### Materials provided
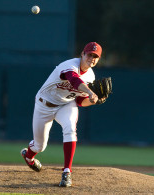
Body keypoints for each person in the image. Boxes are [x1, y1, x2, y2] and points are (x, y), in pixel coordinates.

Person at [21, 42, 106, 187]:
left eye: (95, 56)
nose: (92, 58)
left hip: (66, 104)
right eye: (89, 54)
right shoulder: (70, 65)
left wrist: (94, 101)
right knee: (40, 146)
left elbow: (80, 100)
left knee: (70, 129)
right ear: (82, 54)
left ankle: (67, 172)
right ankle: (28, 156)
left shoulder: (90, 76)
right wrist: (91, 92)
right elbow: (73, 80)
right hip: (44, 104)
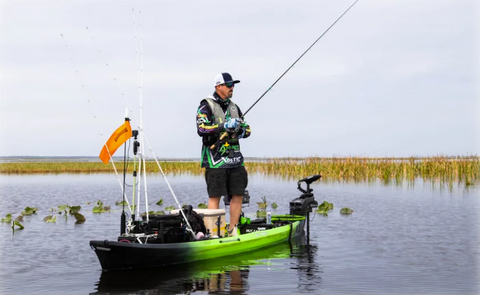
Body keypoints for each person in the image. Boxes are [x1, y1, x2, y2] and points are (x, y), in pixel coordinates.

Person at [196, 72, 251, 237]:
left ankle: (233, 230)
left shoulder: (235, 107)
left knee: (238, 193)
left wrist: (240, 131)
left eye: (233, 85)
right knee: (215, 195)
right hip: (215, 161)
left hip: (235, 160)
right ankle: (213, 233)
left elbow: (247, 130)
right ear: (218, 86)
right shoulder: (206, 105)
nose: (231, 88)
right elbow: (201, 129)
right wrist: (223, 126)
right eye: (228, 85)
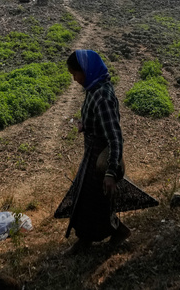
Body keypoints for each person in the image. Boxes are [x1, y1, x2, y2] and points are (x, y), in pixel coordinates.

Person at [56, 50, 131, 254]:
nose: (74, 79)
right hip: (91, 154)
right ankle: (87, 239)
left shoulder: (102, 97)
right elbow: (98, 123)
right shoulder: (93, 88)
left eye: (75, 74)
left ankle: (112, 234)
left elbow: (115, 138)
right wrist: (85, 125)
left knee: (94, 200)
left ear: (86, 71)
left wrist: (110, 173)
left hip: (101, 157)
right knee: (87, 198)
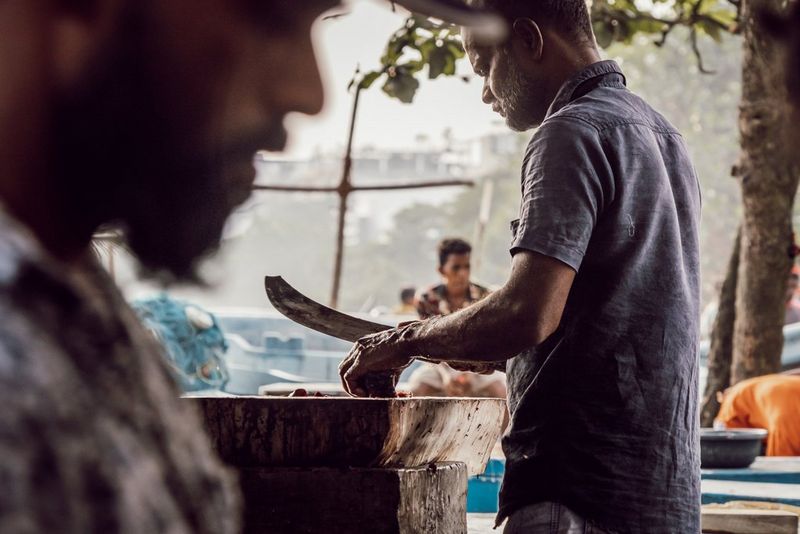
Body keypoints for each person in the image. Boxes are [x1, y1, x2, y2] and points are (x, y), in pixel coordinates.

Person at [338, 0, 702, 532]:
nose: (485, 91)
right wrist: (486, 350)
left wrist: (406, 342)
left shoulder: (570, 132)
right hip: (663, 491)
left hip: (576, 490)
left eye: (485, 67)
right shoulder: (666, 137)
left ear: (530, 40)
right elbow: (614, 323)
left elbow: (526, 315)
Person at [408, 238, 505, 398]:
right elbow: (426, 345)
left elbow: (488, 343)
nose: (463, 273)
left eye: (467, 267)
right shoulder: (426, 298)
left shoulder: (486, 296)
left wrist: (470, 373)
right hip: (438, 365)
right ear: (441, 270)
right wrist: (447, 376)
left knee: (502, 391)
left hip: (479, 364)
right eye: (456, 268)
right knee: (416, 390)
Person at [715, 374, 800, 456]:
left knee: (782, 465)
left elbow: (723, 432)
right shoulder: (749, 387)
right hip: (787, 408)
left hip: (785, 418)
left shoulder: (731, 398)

--

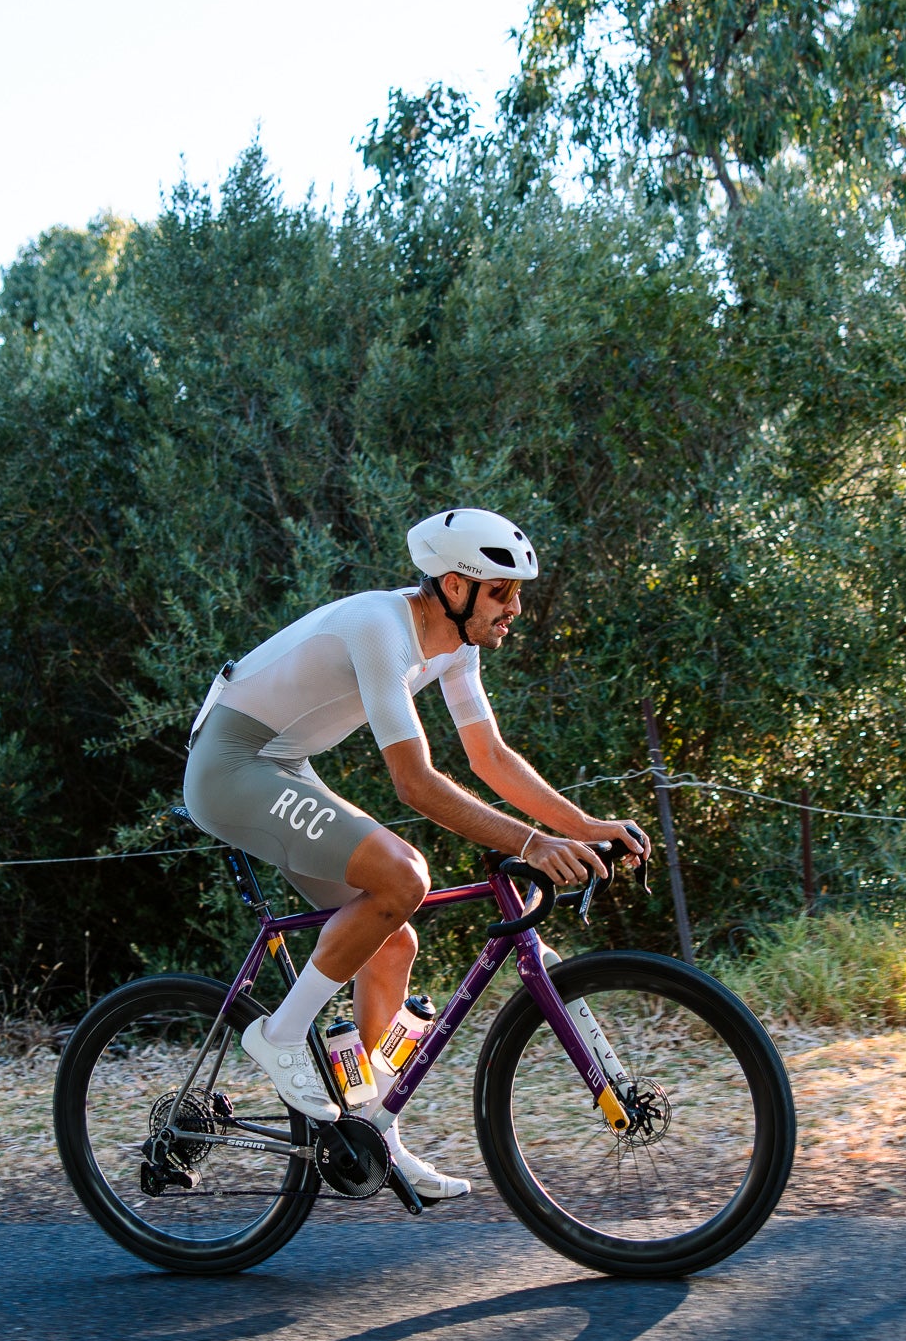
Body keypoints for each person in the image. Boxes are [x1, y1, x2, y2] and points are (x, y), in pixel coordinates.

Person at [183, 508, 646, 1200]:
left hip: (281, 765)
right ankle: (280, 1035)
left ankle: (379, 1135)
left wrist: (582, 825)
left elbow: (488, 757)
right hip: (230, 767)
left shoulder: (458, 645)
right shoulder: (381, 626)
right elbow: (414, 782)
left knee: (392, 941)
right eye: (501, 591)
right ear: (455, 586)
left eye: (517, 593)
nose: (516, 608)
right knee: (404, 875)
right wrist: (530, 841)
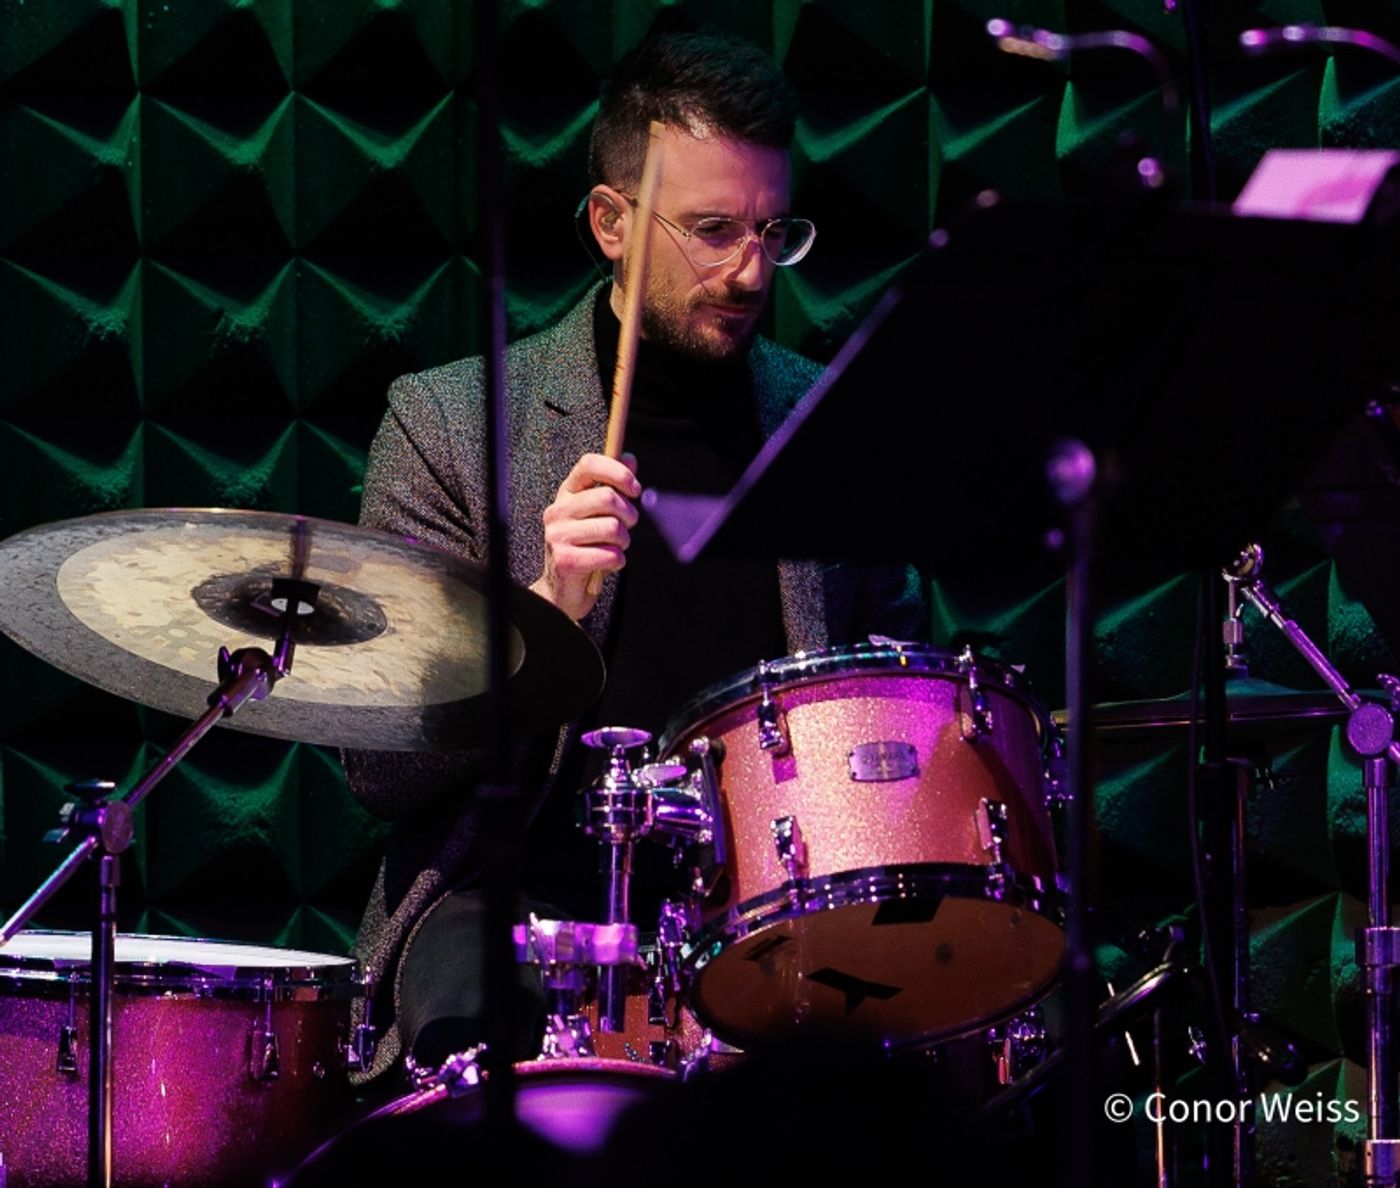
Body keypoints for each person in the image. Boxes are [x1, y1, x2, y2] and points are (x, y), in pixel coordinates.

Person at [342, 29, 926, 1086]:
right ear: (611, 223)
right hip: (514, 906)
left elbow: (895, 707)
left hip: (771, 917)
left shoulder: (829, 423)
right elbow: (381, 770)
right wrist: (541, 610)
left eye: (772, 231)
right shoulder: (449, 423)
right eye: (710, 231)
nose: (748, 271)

### Task goal
Without the pictures, set down the lines above from the line with "right eye: (501, 591)" up to and including the line with "left hip: (771, 917)" exactly as they stand.

### Solved exercise
right eye: (501, 591)
right ear: (455, 586)
left eye: (517, 593)
nose: (516, 608)
right knee: (404, 875)
right wrist: (530, 841)
Body keypoints for each person in the image. Boxes are [x1, y1, x2, y2] and points are (x, y), in pixel coordinates.

Person at [342, 29, 926, 1086]:
right ear: (611, 223)
right hip: (514, 906)
left elbow: (895, 707)
left hip: (771, 917)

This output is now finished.